As part of our continued commitment to creating a more inclusive workplace, we’ve built on the work we shared in our last update by examining how and where else we can shift systems and center equity within the organization. 

  1. We introduced a personal leave of absence policy that gives staff up to 90 days of unpaid leave in addition to any vacation days and personal/sick days they have. 
     
  2. We now list the exact salary for all job postings instead of a salary band. This removes any bias around compensation and provides full transparency to job applicants from the very beginning of the hiring process.
     
  3. Our interview panels include staff at all levels and across all departments to ensure a diverse perspective and further collapse organizational hierarchy. 
     
  4. We’ve begun to share some interview questions with candidates prior to an interview and in some cases, we’ve invited them to choose which questions they’d like to answer based on where they believe they can best highlight their strengths and qualifications for the role. 
     
  5. The JEDI (Justice, Equity, Diversity, and Inclusion) Committee made up of staff from various departments and roles, is bringing forward the results of a recent staff survey on learning and recommendations for the organization to support staff learning.
     
  6. Staff were invited to participate in learning cohorts called PurposePhil to build their capacity for collaborative learning by engaging and unpacking together different concepts and ideas related to philanthropy.
     
  7. We prioritize creating an internal culture that centres relationships, collaboration, and care.

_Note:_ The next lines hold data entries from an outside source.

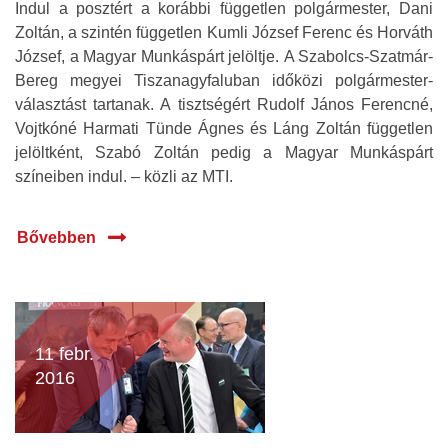
Indul a posztért a korábbi független polgármester, Dani
Zoltán, a szintén független Kumli József Ferenc és Horváth
József, a Magyar Munkáspárt jelöltje. A Szabolcs-Szatmár-
Bereg megyei Tiszanagyfaluban időközi polgármester-
választást tartanak. A tisztségért Rudolf János Ferencné,
Vojtkóné Harmati Tünde Ágnes és Láng Zoltán független
jelöltként, Szabó Zoltán pedig a Magyar Munkáspárt
színeiben indul. – közli az MTI.
Bővebben
11 febr.
2016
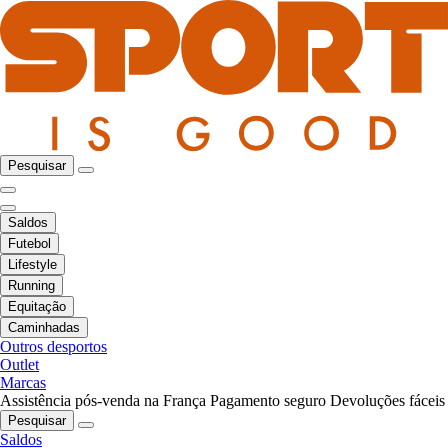
Pesquisar
Saldos
Futebol
Lifestyle
Running
Equitação
Caminhadas
Outros desportos
Outlet
Marcas
Assistência pós-venda na França
Pagamento seguro
Devoluções fáceis
Pesquisar
Saldos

For example, we engage all team members (regardless of title or roles) to contribute to or co-design programs and processes and share in decision making. 
     
  8. We held mandatory all-staff training on Territorial Acknowledgments with Nahanee Creative to learn more about ways to authentically honour and connect to the land we live and work on.
     
  9. We offered an interactive workshop on gender diversity with TransFocus to better understand learn about the spectrum of gender identities and expressions and how to create a supportive environment for transgender people in the workplace.

Investing our Endowment

  1. As part of our commitment to Communities for Gender Equality, a national initiative launched by Community Foundations of Canada, we invested $640,000 in gender-lens investments, which aim to invest in companies that exhibit a commitment towards gender diversity among their board of directors and executive leadership positions.
     
  2. We partnered with the Shareholder Association for Research and Education (SHARE) to advance shareholder engagement addressing ESG issues such as climate change, reconciliation, and human rights. 
     
  3. We transitioned one of our investment funds so we can exclude tobacco, armaments, cannabis, and gaming to better align our investments with our values.

We’re grateful to those who have followed our journey, especially those who have taken the time and energy to keep us accountable. This work continues to evolve as we get clarity on what our purpose is, and we know this wouldn’t be possible without those who have helped us along the way. We know we may not always get it right or we may be unsure of what to do but we’re confident in our commitment to do and be better.